No mention of where the profits of the book went to.
I thought this was a fun niche! Boat cooking has some freshness and space concerns that other cooking environments don’t. The recipes contain a lot of notes saying you can use “PET milk” (evaporated milk) instead of cream or light cream or straight up call for evaporated milk, which is shelf stable and very creamy thanks to the evaporation process.
There are quite few illustrations in the book. Each section divider is illustrated and some of the recipes are too. The artist is listed as Celia A. Flock.
There are some helpful hints scattered in the book—on says to apply vanilla to burns as pain relief! Not sure how I feel that. But the suggestion to look for the whitest Belgian endive because the green shows its exposed to sunlight will be more bitter is solid.

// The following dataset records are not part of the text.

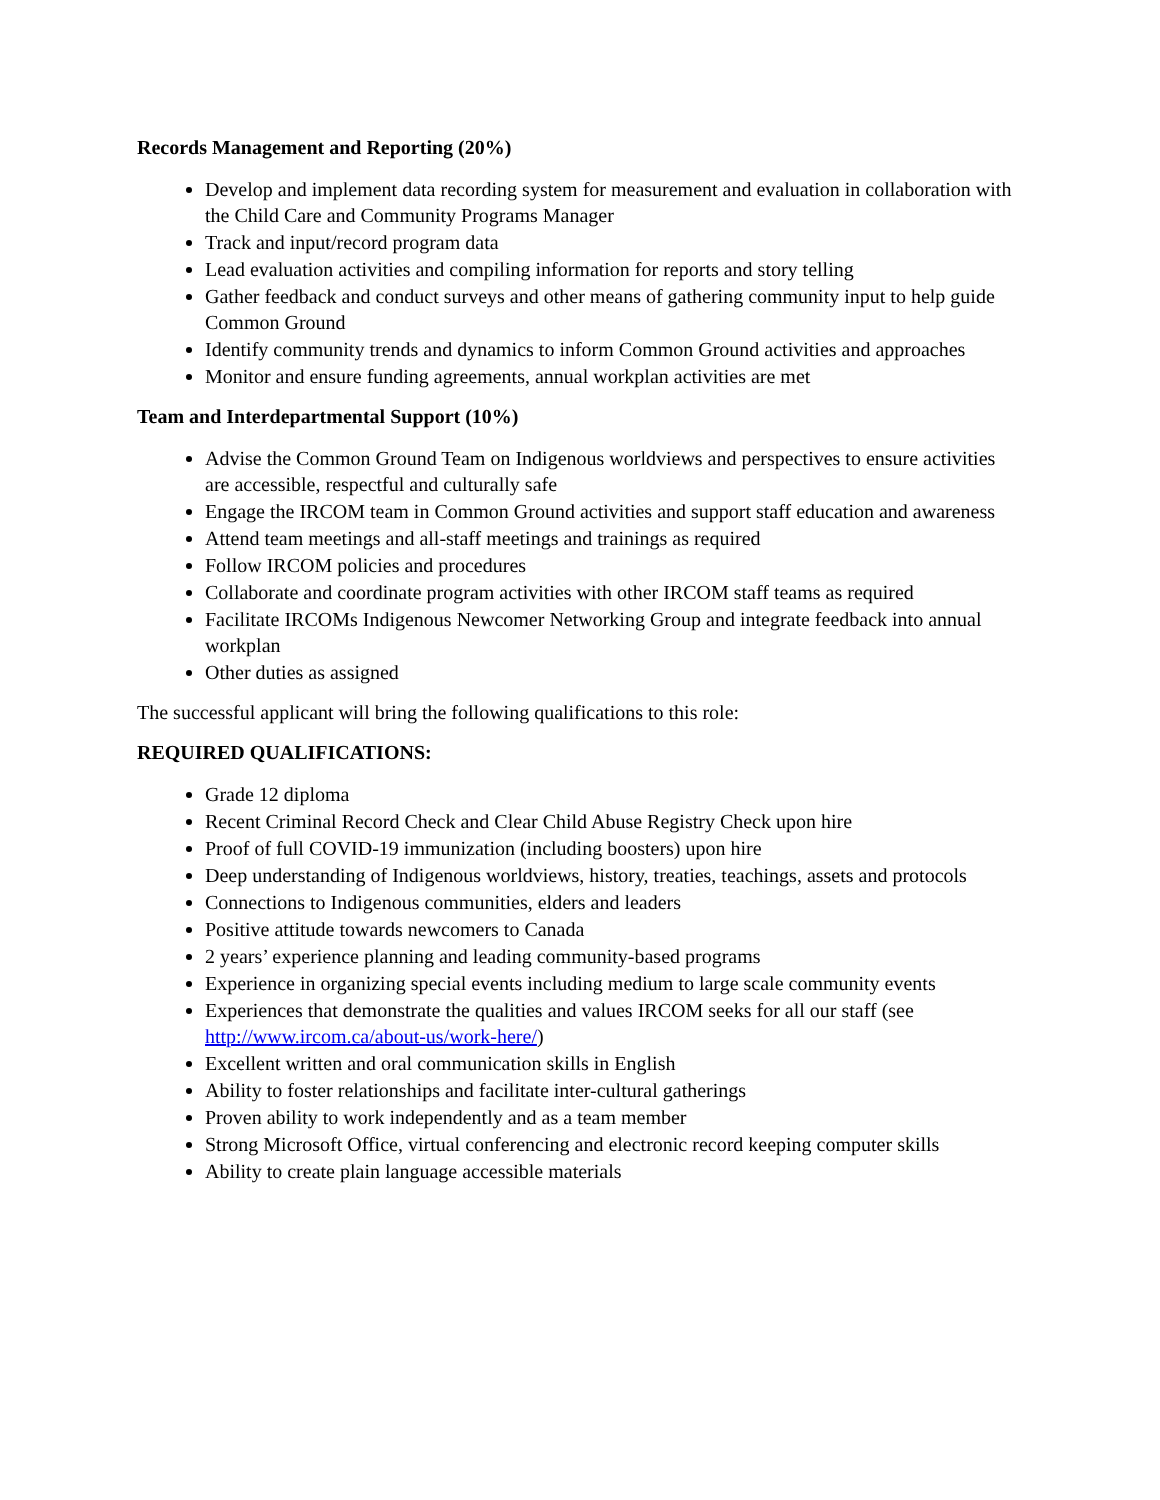Records Management and Reporting (20%)
Develop and implement data recording system for measurement and evaluation in collaboration with the Child Care and Community Programs Manager
Track and input/record program data
Lead evaluation activities and compiling information for reports and story telling
Gather feedback and conduct surveys and other means of gathering community input to help guide Common Ground
Identify community trends and dynamics to inform Common Ground activities and approaches
Monitor and ensure funding agreements, annual workplan activities are met
Team and Interdepartmental Support (10%)
Advise the Common Ground Team on Indigenous worldviews and perspectives to ensure activities are accessible, respectful and culturally safe
Engage the IRCOM team in Common Ground activities and support staff education and awareness
Attend team meetings and all-staff meetings and trainings as required
Follow IRCOM policies and procedures
Collaborate and coordinate program activities with other IRCOM staff teams as required
Facilitate IRCOMs Indigenous Newcomer Networking Group and integrate feedback into annual workplan
Other duties as assigned
The successful applicant will bring the following qualifications to this role:
REQUIRED QUALIFICATIONS:
Grade 12 diploma
Recent Criminal Record Check and Clear Child Abuse Registry Check upon hire
Proof of full COVID-19 immunization (including boosters) upon hire
Deep understanding of Indigenous worldviews, history, treaties, teachings, assets and protocols
Connections to Indigenous communities, elders and leaders
Positive attitude towards newcomers to Canada
2 years’ experience planning and leading community-based programs
Experience in organizing special events including medium to large scale community events
Experiences that demonstrate the qualities and values IRCOM seeks for all our staff (see http://www.ircom.ca/about-us/work-here/)
Excellent written and oral communication skills in English
Ability to foster relationships and facilitate inter-cultural gatherings
Proven ability to work independently and as a team member
Strong Microsoft Office, virtual conferencing and electronic record keeping computer skills
Ability to create plain language accessible materials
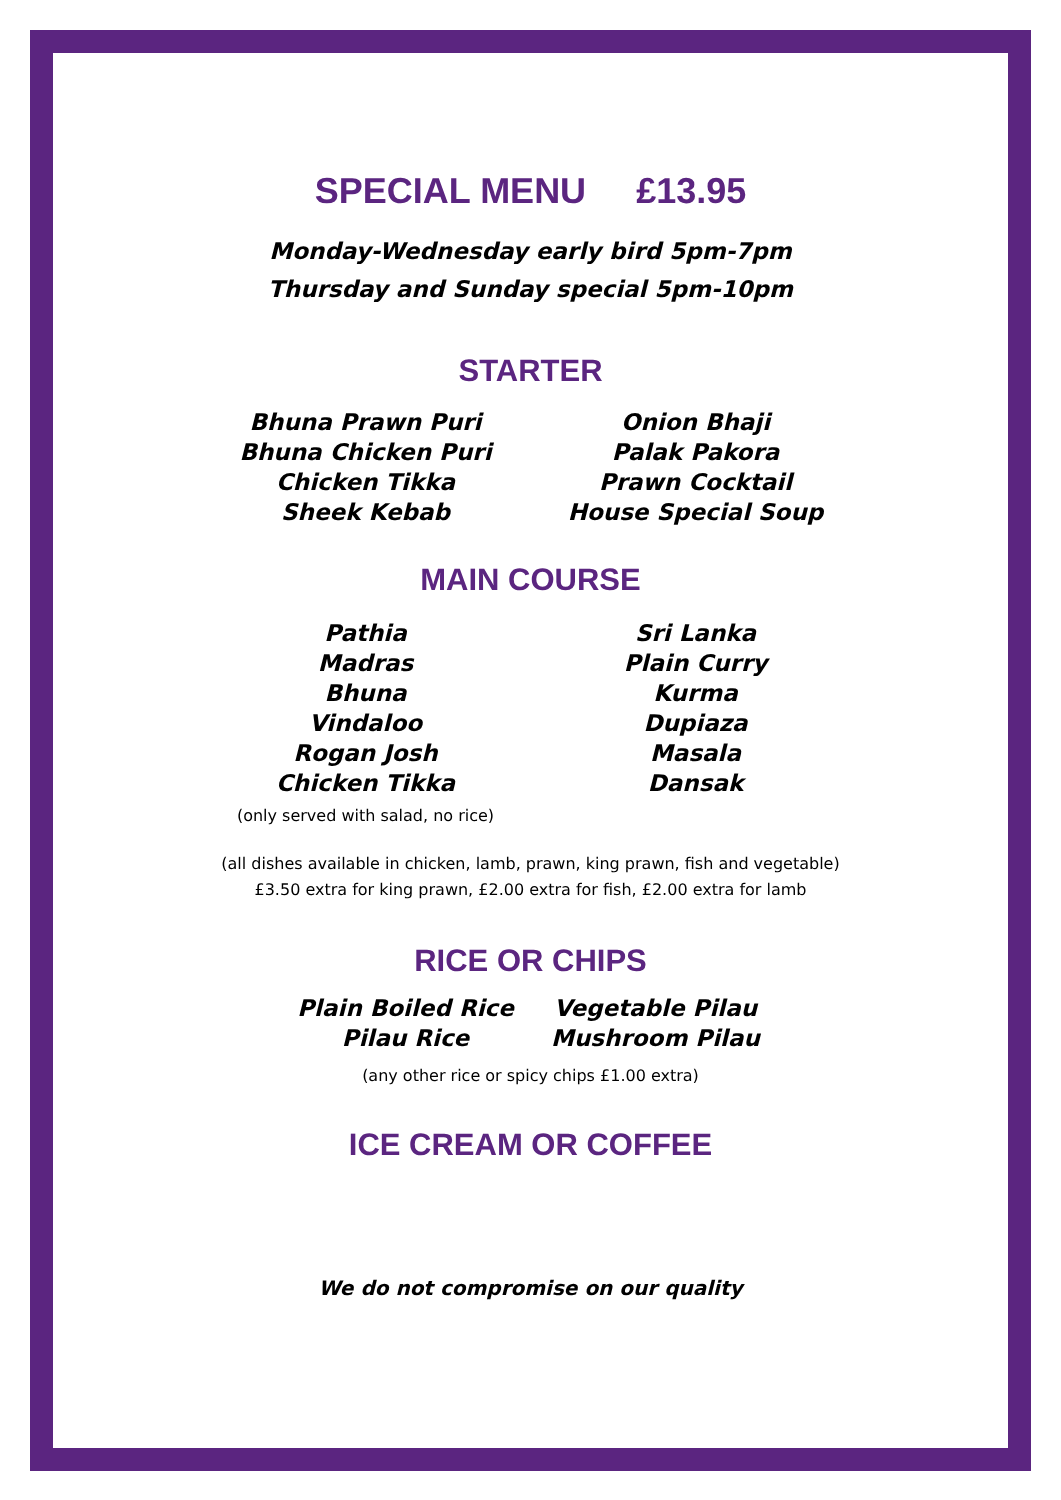SPECIAL MENU £13.95
Monday-Wednesday early bird 5pm-7pm
Thursday and Sunday special 5pm-10pm
STARTER
Bhuna Prawn Puri
Bhuna Chicken Puri
Chicken Tikka
Sheek Kebab
Onion Bhaji
Palak Pakora
Prawn Cocktail
House Special Soup
MAIN COURSE
Pathia
Madras
Bhuna
Vindaloo
Rogan Josh
Chicken Tikka
(only served with salad, no rice)
Sri Lanka
Plain Curry
Kurma
Dupiaza
Masala
Dansak
(all dishes available in chicken, lamb, prawn, king prawn, fish and vegetable)
£3.50 extra for king prawn, £2.00 extra for fish, £2.00 extra for lamb
RICE OR CHIPS
Plain Boiled Rice
Pilau Rice
Vegetable Pilau
Mushroom Pilau
(any other rice or spicy chips £1.00 extra)
ICE CREAM OR COFFEE
We do not compromise on our quality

Many of the recipes have serving suggestions on how to serve the dish (buttered toast) or to pair it with another dish in the cookbook for a fuller meal. Or little notes like “don’t be too stingy” with the garlic powder or that you can use other leftover meat instead of what is called for in No Peek-E-Eggs from Samantha Lehman of the Lady Sam. Yacht chefs must have to do a lot of thinking on their feet!
All of the contributors are named along with what yacht they were affiliated with.
There was a pretty wide variety of recipes represented. A lot of fancier breakfast dishes which makes sense, a few dishes from the region there were serving like Paula Taylor (Viking Maiden)’s Conch Chowder Caribbean and a few from perhaps places the crew was from or places they have lived in before like Adriane Biggs (Taza Grande)’s Cornish Pastie which helpfully had “rutabaga” in parenthesis after the ingredient “turnip” for clarification. That is a distinction much needed (but that I rarely see) in recipes from the UK for an American audience.
There are a few recipes that are credited to guests or other people and books or have little notes. I love to see it!
There are a few pages in the back that give you the details of all the boats mentioned in the book.